### WRITTEN INSTRUCTION 1
Rewrite the comment thread from "Mueller Team Scrubbed" to "the Inspector General?", replacing "Inspector General" with "Justice Department".
### WRITTEN INSTRUCTION 2
In the comment thread, whose phone is said to have been "lost" for over a year before it was produced?
### WRITTEN INSTRUCTION 3
Continue the comment thread from where it stops.

Agreed - they really needed more advocates for police violence.
Perhaps the choice is not quite so binary?
I don't think that is the right way to look at the mens rea element. The intent that the prosecutor needs to show was the intent to affect the election, not an intent to break a given law. This is the whole "ignorance of the law is no defense" chestnut.
"This is the whole "ignorance of the law is no defense" "
It is if you are a cop.
"the statute defines "personal use" as any expenditure "used to fulfill any commitment, obligation, or expense of a person that would exist irrespective of the candidate's election campaign."......At the very least, the law is murky about whether paying hush money to a mistress is a "campaign expense" or a personal expense. "
Yes, and in Trump's case, he has a long history of making these sorts of payments long before any kind of political campaign. So it's very compelling that this would be a personal expense for him.
"In such circumstances, we would not usually expect prosecutors to charge the individuals with a "knowing and willful" violation, leading to criminal charges and possible jail time. A civil fine would be the normal response."
Yes, just as Obama's larger dollar campaign finance violations resulted in a civil fine. But for some reason, that wasn't the story of the century. Barely anyone ever heard about it. Gee, HOW PECULIAR? It's almost like this and the Russia hoax is all due to the blind rage Trump has instilled in his political enemies (which have constituted nearly the entire bipartisan political establishment and the administrative state itself).
"three prominent DC attorneys representing a range of political viewpoints"
Meh. They represent the same political viewpoint to a large degree.
This is crazy!
Mueller Team Scrubbed Peter Strzok's Texts Before Giving Phone to Inspector General
Perhaps Mueller is the one in violation of the law. Did he properly fulfill his legal obligations vis a vis the Inspector General?
I expect he'll get away with it on the basis of just following standard procedure.
Mind, the standard procedure was deliberately crafted to destroy evidence, but it's still going to be a strong defense, because it wasn't crafted by Mueller.
Increasingly government agencies like the FBI and IRS are adopting "data retention" plans that would be more honestly described as evidence destruction plans.
Looks like obstruction of justice.
They also "lost" Lisa Page's phone for over a year, then suddenly produced it (scrubbed as well).
"Dump as soon as the law allows." Corporations use that, too.
IIRC, didn't Cohen pay Daniels out of his own pocket and then Trump repaid him? Seems that was the original story. If so, then wouldn't this be a personal transfer of money? Or, did Trump pay Cohen out of campaign accounts? Then would it matter if the account was funded solely by Trump? What is the applicable finance law on this? Does anti-matter fall up?
Doesn't matter how he reimbursed Cohen ... one of Trump's more INSANE excuses. Watch me ...

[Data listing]

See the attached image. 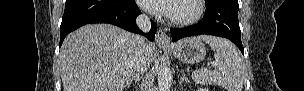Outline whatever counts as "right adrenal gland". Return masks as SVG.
<instances>
[{
    "mask_svg": "<svg viewBox=\"0 0 304 91\" xmlns=\"http://www.w3.org/2000/svg\"><path fill=\"white\" fill-rule=\"evenodd\" d=\"M140 81V78L138 75H134V77L132 78V80L127 84V87H130V85L132 84V82H135V84H137Z\"/></svg>",
    "mask_w": 304,
    "mask_h": 91,
    "instance_id": "1",
    "label": "right adrenal gland"
}]
</instances>
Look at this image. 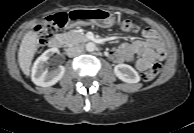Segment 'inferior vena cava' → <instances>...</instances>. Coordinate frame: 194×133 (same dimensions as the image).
I'll return each instance as SVG.
<instances>
[{
    "mask_svg": "<svg viewBox=\"0 0 194 133\" xmlns=\"http://www.w3.org/2000/svg\"><path fill=\"white\" fill-rule=\"evenodd\" d=\"M68 57H75L80 55L83 52L82 47L74 46V47H69L66 50Z\"/></svg>",
    "mask_w": 194,
    "mask_h": 133,
    "instance_id": "obj_1",
    "label": "inferior vena cava"
}]
</instances>
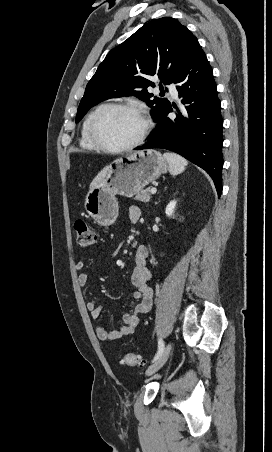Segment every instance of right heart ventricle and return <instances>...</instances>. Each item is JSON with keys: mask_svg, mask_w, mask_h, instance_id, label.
<instances>
[{"mask_svg": "<svg viewBox=\"0 0 272 452\" xmlns=\"http://www.w3.org/2000/svg\"><path fill=\"white\" fill-rule=\"evenodd\" d=\"M93 112H91L90 114L87 115V117L85 118V120L82 123V127H81V134H80V139H79V145L85 149V150H89V151H95L98 150V148L92 143V141L90 140L88 133H87V123L88 120L91 116Z\"/></svg>", "mask_w": 272, "mask_h": 452, "instance_id": "obj_1", "label": "right heart ventricle"}]
</instances>
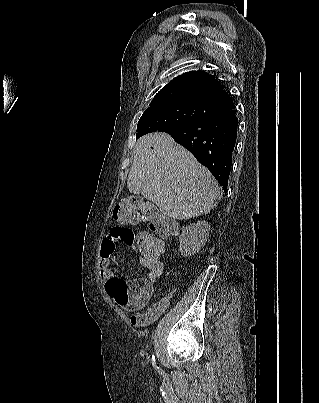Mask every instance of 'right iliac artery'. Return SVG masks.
<instances>
[{
    "mask_svg": "<svg viewBox=\"0 0 319 403\" xmlns=\"http://www.w3.org/2000/svg\"><path fill=\"white\" fill-rule=\"evenodd\" d=\"M152 365H153L154 368H158V367L156 366L155 356H154V355H152Z\"/></svg>",
    "mask_w": 319,
    "mask_h": 403,
    "instance_id": "right-iliac-artery-1",
    "label": "right iliac artery"
}]
</instances>
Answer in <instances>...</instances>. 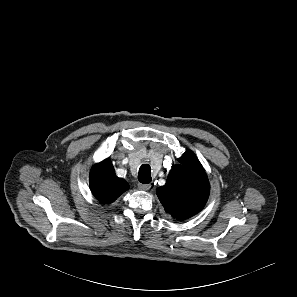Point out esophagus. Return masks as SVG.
Returning a JSON list of instances; mask_svg holds the SVG:
<instances>
[{
  "mask_svg": "<svg viewBox=\"0 0 297 297\" xmlns=\"http://www.w3.org/2000/svg\"><path fill=\"white\" fill-rule=\"evenodd\" d=\"M138 187H139L140 190L147 191V190H149L151 188V185L150 184L139 183Z\"/></svg>",
  "mask_w": 297,
  "mask_h": 297,
  "instance_id": "34e87169",
  "label": "esophagus"
}]
</instances>
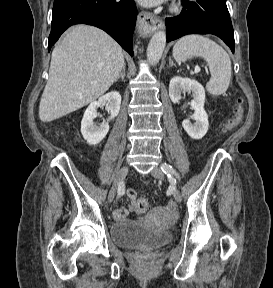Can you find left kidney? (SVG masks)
I'll return each instance as SVG.
<instances>
[{
  "label": "left kidney",
  "mask_w": 273,
  "mask_h": 288,
  "mask_svg": "<svg viewBox=\"0 0 273 288\" xmlns=\"http://www.w3.org/2000/svg\"><path fill=\"white\" fill-rule=\"evenodd\" d=\"M191 91L193 100L191 102L194 115L191 117L195 120L192 124L189 119L182 122V126L187 134L193 139H201L208 130V115L204 109L205 90L196 80L183 78L180 76L173 77L169 84V96L173 103H178L181 99V93Z\"/></svg>",
  "instance_id": "5707ae66"
}]
</instances>
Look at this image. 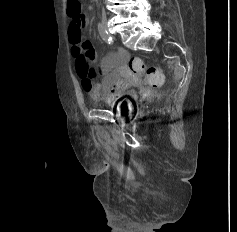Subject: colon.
Wrapping results in <instances>:
<instances>
[{"mask_svg":"<svg viewBox=\"0 0 237 232\" xmlns=\"http://www.w3.org/2000/svg\"><path fill=\"white\" fill-rule=\"evenodd\" d=\"M68 14L72 19L80 20L82 7L79 0L68 1ZM128 66L133 74L144 78L151 85L158 86L163 82L161 69L157 66L147 67L140 58L130 59Z\"/></svg>","mask_w":237,"mask_h":232,"instance_id":"colon-1","label":"colon"}]
</instances>
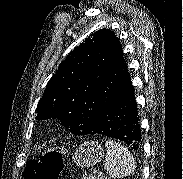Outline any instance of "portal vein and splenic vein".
<instances>
[{"label": "portal vein and splenic vein", "instance_id": "portal-vein-and-splenic-vein-1", "mask_svg": "<svg viewBox=\"0 0 183 179\" xmlns=\"http://www.w3.org/2000/svg\"><path fill=\"white\" fill-rule=\"evenodd\" d=\"M103 175H104L103 173H99L98 177H103Z\"/></svg>", "mask_w": 183, "mask_h": 179}]
</instances>
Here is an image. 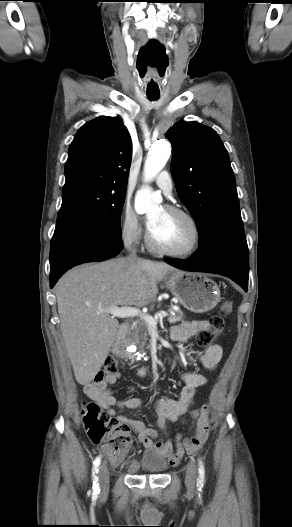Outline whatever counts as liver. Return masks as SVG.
I'll return each mask as SVG.
<instances>
[{"label": "liver", "instance_id": "1", "mask_svg": "<svg viewBox=\"0 0 292 527\" xmlns=\"http://www.w3.org/2000/svg\"><path fill=\"white\" fill-rule=\"evenodd\" d=\"M176 268L143 258H116L85 264L63 275L55 286L60 329L76 381L89 384L114 343L119 323L112 306L143 307L158 294L157 283Z\"/></svg>", "mask_w": 292, "mask_h": 527}]
</instances>
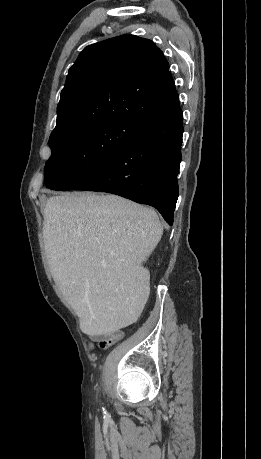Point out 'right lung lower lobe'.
Instances as JSON below:
<instances>
[{"label":"right lung lower lobe","instance_id":"98d812e1","mask_svg":"<svg viewBox=\"0 0 261 459\" xmlns=\"http://www.w3.org/2000/svg\"><path fill=\"white\" fill-rule=\"evenodd\" d=\"M182 121L179 104L146 124L121 153L72 189L104 191L153 206L172 225L178 198Z\"/></svg>","mask_w":261,"mask_h":459}]
</instances>
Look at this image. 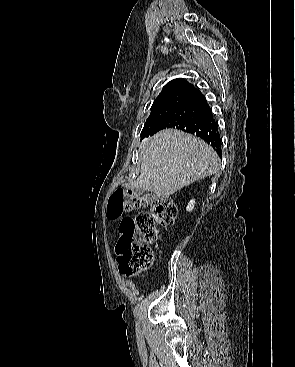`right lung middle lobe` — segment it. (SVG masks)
Wrapping results in <instances>:
<instances>
[{
  "label": "right lung middle lobe",
  "mask_w": 295,
  "mask_h": 367,
  "mask_svg": "<svg viewBox=\"0 0 295 367\" xmlns=\"http://www.w3.org/2000/svg\"><path fill=\"white\" fill-rule=\"evenodd\" d=\"M194 93L191 89H170L162 91L153 102L151 114L145 122L141 137L147 136L187 98Z\"/></svg>",
  "instance_id": "right-lung-middle-lobe-1"
}]
</instances>
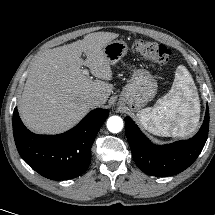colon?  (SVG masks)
Listing matches in <instances>:
<instances>
[{
    "label": "colon",
    "instance_id": "obj_1",
    "mask_svg": "<svg viewBox=\"0 0 215 215\" xmlns=\"http://www.w3.org/2000/svg\"><path fill=\"white\" fill-rule=\"evenodd\" d=\"M133 49L140 56L158 64H166L171 56V51L165 45L143 39L136 40Z\"/></svg>",
    "mask_w": 215,
    "mask_h": 215
}]
</instances>
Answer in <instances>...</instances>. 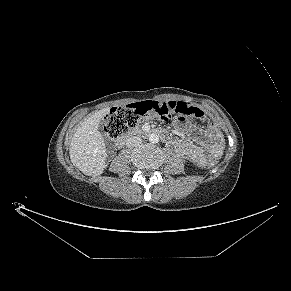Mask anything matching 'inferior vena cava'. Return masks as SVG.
I'll return each mask as SVG.
<instances>
[{
    "label": "inferior vena cava",
    "mask_w": 291,
    "mask_h": 291,
    "mask_svg": "<svg viewBox=\"0 0 291 291\" xmlns=\"http://www.w3.org/2000/svg\"><path fill=\"white\" fill-rule=\"evenodd\" d=\"M141 138L137 136H131L126 140V145L129 148L136 147L141 144Z\"/></svg>",
    "instance_id": "1"
}]
</instances>
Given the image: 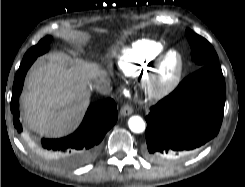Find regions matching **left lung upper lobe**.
<instances>
[{
  "label": "left lung upper lobe",
  "mask_w": 245,
  "mask_h": 187,
  "mask_svg": "<svg viewBox=\"0 0 245 187\" xmlns=\"http://www.w3.org/2000/svg\"><path fill=\"white\" fill-rule=\"evenodd\" d=\"M186 36L192 48V60L203 67L218 61V56L212 45L203 37L197 35L192 30H186Z\"/></svg>",
  "instance_id": "obj_1"
}]
</instances>
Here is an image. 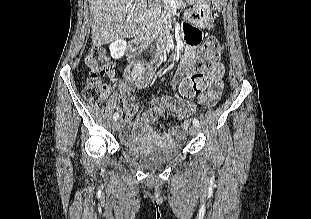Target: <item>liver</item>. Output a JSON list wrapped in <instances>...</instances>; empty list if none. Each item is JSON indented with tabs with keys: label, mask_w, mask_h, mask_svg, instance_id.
Masks as SVG:
<instances>
[{
	"label": "liver",
	"mask_w": 311,
	"mask_h": 219,
	"mask_svg": "<svg viewBox=\"0 0 311 219\" xmlns=\"http://www.w3.org/2000/svg\"><path fill=\"white\" fill-rule=\"evenodd\" d=\"M94 46L137 35L145 23V0H89Z\"/></svg>",
	"instance_id": "1"
}]
</instances>
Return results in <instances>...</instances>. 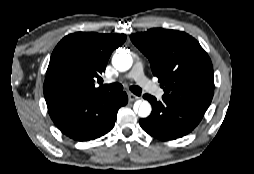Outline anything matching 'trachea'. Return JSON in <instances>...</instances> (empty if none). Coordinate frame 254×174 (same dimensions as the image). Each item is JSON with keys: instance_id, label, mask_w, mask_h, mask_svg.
Wrapping results in <instances>:
<instances>
[{"instance_id": "trachea-1", "label": "trachea", "mask_w": 254, "mask_h": 174, "mask_svg": "<svg viewBox=\"0 0 254 174\" xmlns=\"http://www.w3.org/2000/svg\"><path fill=\"white\" fill-rule=\"evenodd\" d=\"M105 87L108 88L112 93L120 92L123 89V86L119 83H112L110 85H105ZM130 90L137 96H140L142 92L141 88L138 86H131Z\"/></svg>"}]
</instances>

### FINAL ANSWER 1
Mueller Team Scrubbed Peter Strzok's Texts Before Giving Phone to Justice Department
Perhaps Mueller is the one in violation of the law. Did he properly fulfill his legal obligations vis a vis the Justice Department?

### FINAL ANSWER 2
Lisa Page's phone.

### FINAL ANSWER 3
Does anyone believe Trump can
Bribe voters
Bribe precinct officers.
Pay off the vote counters in a handful of key counties (He won by 39,000 voters)
If it's NOT campaign money?
If so, liberal billionaires -- Tom Steyer., Mike Bloombeg, George Soros -- could do the same AGAINST Trump ... with their own money, not a campaign fund.
THINK. It's a campaign EXPENDITURE, wherever it came from ... even if they use prayer beads.
(How many Trumpster brains have I exploded here?)
The problem is the rather thorny idea of whether or not it was done to influence the election. If yes, then it should have been reported. It seemed at first more a failure to note it (if only to be safe) but after Cohen gave some information it may now be a problem with the amounts, as he claims it was done to prevent her from making Trump look bad during the election. Whether he's telling the truth or not still remains to be seen, but Trump has not been helping himself on the matter with his own inconsistency.
It's only thorny to those suffering severe denials ... the same ones who TRUMP said would LIE to defend him of even shooting someone to death ... in broad daylight .. with witnesses.
(Not you, but ...)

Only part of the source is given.